Tuesday, October 24, 2006

Focus on Indwelling Sin--An Outside Perspective

I just came across an interesting blog from an unbeliever's perspective. (Read at your own risk...) She had apparently come across a 'fundie' site which had an interview about men dealing with lust and sexual sin. Even more interesting were some of the comments. Here are a few to give you an idea:

"Has it ever occurred to them that if they stopped fixating on sex acts and who is doing what that perhaps they can concentrate on more important matters, like say, helping those less fortunate?"

And in response to this comment:

"But, but, but, then it wouldn't be all about ME! How can I possibly do anything if I'm not pure first?"

"Ah, but fixating on sex acts allows them to think about sex constantly, albeit with a negative twist that is an acquired taste, but still enjoyable for many. Helping others would mean addressing misery that they didn't even get to enjoy causing, and that's no fun either. Nope, better to wallow in dirty sexual imaginings, all in the name of God, than to wrestle with the ambiguities and inconsistencies of other human beings"

"I, for one, have seen no evidence of this wish to help the less fortunate in any of the local fundie churches. Their tithing appears to be dedicated to building ever larger and more tasteless temples of and for Pharisees, sending useless objects to countries which actually need food and medicine and not Bibles and propaganda and calling it 'missionary work,' sending large sums of money to various winger think tanks which don't need it and use it to maintain the talentless spawn of ruling class families in imperial splendor and sinecure glory, and buying a new beemer for their pastors every year"


And also:

"Of course, there's also the mortification route, where you starve yourself out of a sex drive. I'm sure that's the more popular way for the Christian nutters to handle "unwanted lust"."

"Oh sorry about not being clear earlier when I talked about mortification and starving I didn't mean to death. From what I understand, a drastic drop in caloric intake will decrease your sex drive significantly, and was a popular way for medieval monks to "purify" themselves. This along with other mortifications such as not bathing and wearing hair shirts, as well as corporal mortifications like self flagellation, was pretty standard practice for some orders. The entire idea was that the body was to be beaten into submission to the needs of the spirit, an idea that is still popular today with groups like Opus Dei."

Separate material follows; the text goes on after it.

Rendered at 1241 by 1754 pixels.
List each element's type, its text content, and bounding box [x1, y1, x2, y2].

While of course these aren't all resounding with truth, I think there's something to be learned sometimes from getting an outside perspective. There is some truth to our preoccupation with sin being self-centered (and ineffective too), and the last quote kind of surprised me. How much of our pursuit of holiness takes on a kind of beating our body into submission--that is, behavioural disciplines to change ourselves? If we take a step back, how many of our discussions about sin and advice about conquering it sound utterly foolish and pathetic? What about all these 5 or 7 step plans for change? I'm not sure there's anything particularly Christian about coming up with steps for change, just about every religion does that, so what makes us any different? Do we offer real hope for change or not...

2 comments:

Coralie Cowan said...

I think she's absolutely right, and she unwittingly hits on the true problem when she compares these men to priests and monks who are trying to "earn purity" rather than throw themselves on the mercy of the Christ.

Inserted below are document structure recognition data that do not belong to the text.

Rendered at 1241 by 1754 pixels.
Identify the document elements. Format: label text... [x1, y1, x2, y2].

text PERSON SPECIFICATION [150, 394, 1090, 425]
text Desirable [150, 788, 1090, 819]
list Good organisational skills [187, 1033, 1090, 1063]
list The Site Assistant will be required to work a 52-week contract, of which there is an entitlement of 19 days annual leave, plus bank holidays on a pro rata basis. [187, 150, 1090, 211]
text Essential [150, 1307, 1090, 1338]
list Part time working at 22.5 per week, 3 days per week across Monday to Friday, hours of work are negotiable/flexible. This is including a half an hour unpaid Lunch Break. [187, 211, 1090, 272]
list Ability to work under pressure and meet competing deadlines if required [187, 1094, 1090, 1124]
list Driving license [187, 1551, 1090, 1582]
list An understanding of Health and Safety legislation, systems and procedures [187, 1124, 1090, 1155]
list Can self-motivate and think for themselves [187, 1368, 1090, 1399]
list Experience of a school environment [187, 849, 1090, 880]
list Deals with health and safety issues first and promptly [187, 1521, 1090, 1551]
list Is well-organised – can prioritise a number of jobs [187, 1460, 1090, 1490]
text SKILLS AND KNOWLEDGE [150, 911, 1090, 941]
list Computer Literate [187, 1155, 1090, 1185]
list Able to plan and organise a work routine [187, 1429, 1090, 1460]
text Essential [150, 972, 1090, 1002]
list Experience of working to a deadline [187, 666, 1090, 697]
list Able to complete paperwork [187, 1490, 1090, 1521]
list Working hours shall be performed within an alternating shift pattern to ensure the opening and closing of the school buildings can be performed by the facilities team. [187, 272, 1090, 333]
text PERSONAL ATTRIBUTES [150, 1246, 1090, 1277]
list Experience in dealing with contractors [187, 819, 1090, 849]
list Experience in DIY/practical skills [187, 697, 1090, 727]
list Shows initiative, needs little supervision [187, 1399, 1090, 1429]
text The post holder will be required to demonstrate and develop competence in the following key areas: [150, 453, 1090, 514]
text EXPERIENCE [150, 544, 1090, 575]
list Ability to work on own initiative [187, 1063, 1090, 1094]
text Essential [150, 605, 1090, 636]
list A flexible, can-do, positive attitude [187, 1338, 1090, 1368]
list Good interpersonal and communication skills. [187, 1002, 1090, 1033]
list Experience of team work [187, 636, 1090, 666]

The problem of sin is this: we can't fix it! We try very hard to fix it, but that just leads to more sin. Too often Christians end up in a sort of masochistic hedonism, in which they gain tremendous pleasure from the pain of denying themselves something, allowing them the opportunity to focus more on the object of sin than if they just indulged the sin. (long a twisted sentence sorry)

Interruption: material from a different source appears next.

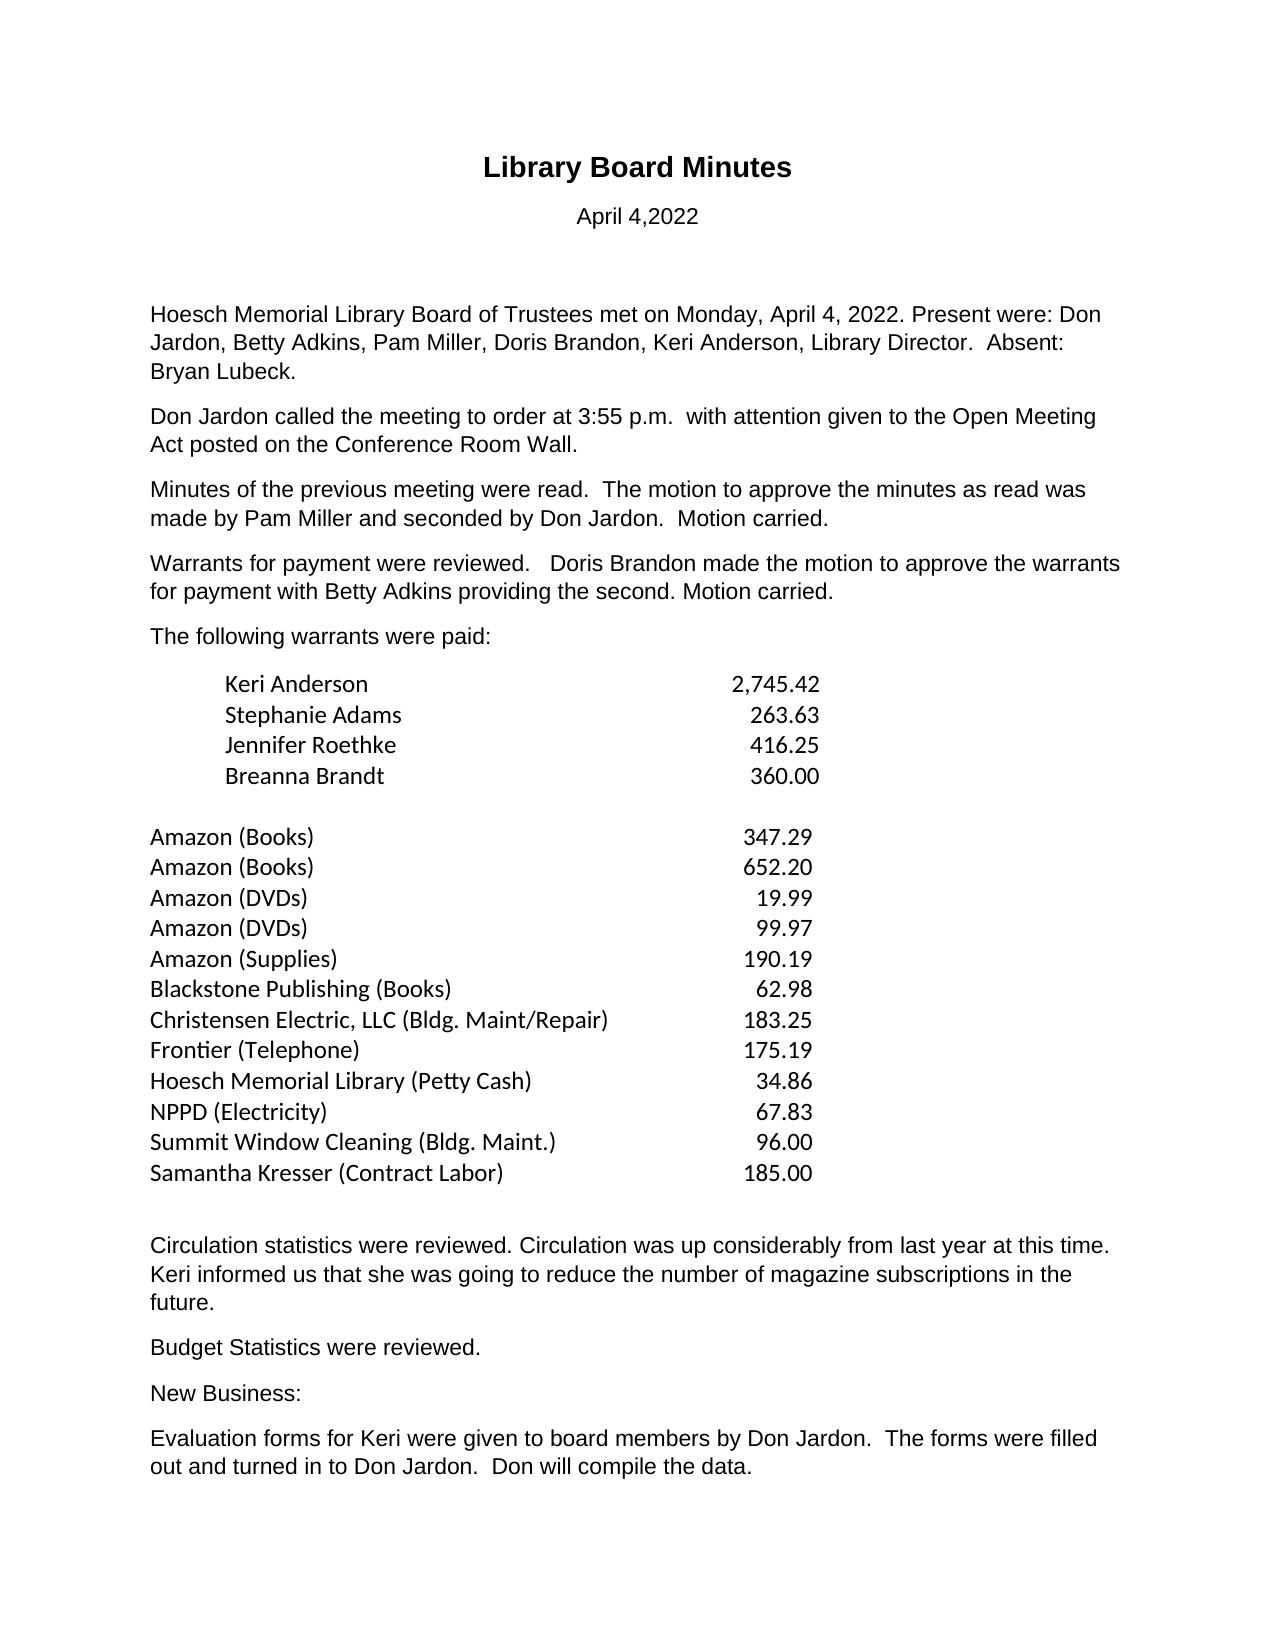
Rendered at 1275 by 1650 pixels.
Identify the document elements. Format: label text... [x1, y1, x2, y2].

The point of a Christians life should be the cross! Exclusively the cross and the freedom that it brings. When God convicts us of a sin, we conquer it by looking more to the saving, cleaning, fantastic grace of the cross. That is our hope for change, that is our hope for everything.

jul said...

I agree. The power of the cross is such that we reckon ourselves dead to sin. And to take it one step futher, the power of the resurrection is that we now reckon ouselves alive in Christ and actually FREE. I've nothing against fighting against sin through the leading and power of the Holy Spirit, but our only preoccupation should be Christ and the work of his kingdom, NOT ourselves and our miserable shortcomings. That is nothing but good old self-centeredness and no wonder these unbelievers connect morbid introspection to impotent, hypocritical, self-serving 'christianity'. Something for us all to consider.